## WORK ITEM
Set the entries below down again, please. Match them exactly.

## DATA TO PROCESS
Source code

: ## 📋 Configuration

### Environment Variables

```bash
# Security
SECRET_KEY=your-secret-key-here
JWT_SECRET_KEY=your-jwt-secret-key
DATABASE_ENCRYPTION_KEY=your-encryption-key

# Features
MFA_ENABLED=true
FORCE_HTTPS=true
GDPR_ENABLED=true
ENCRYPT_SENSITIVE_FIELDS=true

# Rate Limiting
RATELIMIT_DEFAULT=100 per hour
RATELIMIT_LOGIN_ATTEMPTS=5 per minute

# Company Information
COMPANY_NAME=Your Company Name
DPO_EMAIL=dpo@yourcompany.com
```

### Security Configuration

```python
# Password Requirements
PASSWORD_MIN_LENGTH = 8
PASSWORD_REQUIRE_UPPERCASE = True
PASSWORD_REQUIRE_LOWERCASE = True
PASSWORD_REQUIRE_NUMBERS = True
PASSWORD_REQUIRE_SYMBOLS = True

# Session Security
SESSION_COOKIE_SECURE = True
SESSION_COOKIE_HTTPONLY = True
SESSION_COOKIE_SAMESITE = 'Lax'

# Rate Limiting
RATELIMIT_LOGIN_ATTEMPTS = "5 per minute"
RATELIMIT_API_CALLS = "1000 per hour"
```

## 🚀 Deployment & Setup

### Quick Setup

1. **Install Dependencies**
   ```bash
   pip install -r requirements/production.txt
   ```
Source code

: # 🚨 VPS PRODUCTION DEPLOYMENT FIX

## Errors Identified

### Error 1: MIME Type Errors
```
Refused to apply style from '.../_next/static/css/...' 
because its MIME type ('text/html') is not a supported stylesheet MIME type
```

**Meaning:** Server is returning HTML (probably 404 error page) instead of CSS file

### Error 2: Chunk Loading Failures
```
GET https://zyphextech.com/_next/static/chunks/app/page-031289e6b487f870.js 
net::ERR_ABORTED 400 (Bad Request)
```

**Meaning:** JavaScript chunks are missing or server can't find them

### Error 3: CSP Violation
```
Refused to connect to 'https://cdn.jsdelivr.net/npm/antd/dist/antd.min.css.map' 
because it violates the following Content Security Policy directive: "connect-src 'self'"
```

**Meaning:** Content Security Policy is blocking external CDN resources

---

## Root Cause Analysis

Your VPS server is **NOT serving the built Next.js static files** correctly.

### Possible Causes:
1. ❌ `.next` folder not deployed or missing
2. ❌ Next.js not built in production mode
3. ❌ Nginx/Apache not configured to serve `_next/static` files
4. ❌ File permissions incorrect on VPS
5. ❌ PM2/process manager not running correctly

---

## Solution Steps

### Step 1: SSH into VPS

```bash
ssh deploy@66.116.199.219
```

## TASK RESULT
Source code

: ## 📋 Configuration

### Environment Variables

```bash
# Security
SECRET_KEY=your-secret-key-here
JWT_SECRET_KEY=your-jwt-secret-key
DATABASE_ENCRYPTION_KEY=your-encryption-key

# Features
MFA_ENABLED=true
FORCE_HTTPS=true
GDPR_ENABLED=true
ENCRYPT_SENSITIVE_FIELDS=true

# Rate Limiting
RATELIMIT_DEFAULT=100 per hour
RATELIMIT_LOGIN_ATTEMPTS=5 per minute

# Company Information
COMPANY_NAME=Your Company Name
DPO_EMAIL=dpo@yourcompany.com
```

### Security Configuration

```python
# Password Requirements
PASSWORD_MIN_LENGTH = 8
PASSWORD_REQUIRE_UPPERCASE = True
PASSWORD_REQUIRE_LOWERCASE = True
PASSWORD_REQUIRE_NUMBERS = True
PASSWORD_REQUIRE_SYMBOLS = True

# Session Security
SESSION_COOKIE_SECURE = True
SESSION_COOKIE_HTTPONLY = True
SESSION_COOKIE_SAMESITE = 'Lax'

# Rate Limiting
RATELIMIT_LOGIN_ATTEMPTS = "5 per minute"
RATELIMIT_API_CALLS = "1000 per hour"
```

## 🚀 Deployment & Setup

### Quick Setup

1. **Install Dependencies**
   ```bash
   pip install -r requirements/production.txt
   ```
Source code

: # 🚨 VPS PRODUCTION DEPLOYMENT FIX

## Errors Identified

### Error 1: MIME Type Errors
```
Refused to apply style from '.../_next/static/css/...' 
because its MIME type ('text/html') is not a supported stylesheet MIME type
```

**Meaning:** Server is returning HTML (probably 404 error page) instead of CSS file

### Error 2: Chunk Loading Failures
```
GET https://zyphextech.com/_next/static/chunks/app/page-031289e6b487f870.js 
net::ERR_ABORTED 400 (Bad Request)
```

**Meaning:** JavaScript chunks are missing or server can't find them

### Error 3: CSP Violation
```
Refused to connect to 'https://cdn.jsdelivr.net/npm/antd/dist/antd.min.css.map' 
because it violates the following Content Security Policy directive: "connect-src 'self'"
```

**Meaning:** Content Security Policy is blocking external CDN resources

---

## Root Cause Analysis

Your VPS server is **NOT serving the built Next.js static files** correctly.

### Possible Causes:
1. ❌ `.next` folder not deployed or missing
2. ❌ Next.js not built in production mode
3. ❌ Nginx/Apache not configured to serve `_next/static` files
4. ❌ File permissions incorrect on VPS
5. ❌ PM2/process manager not running correctly

---

## Solution Steps

### Step 1: SSH into VPS

```bash
ssh deploy@66.116.199.219
```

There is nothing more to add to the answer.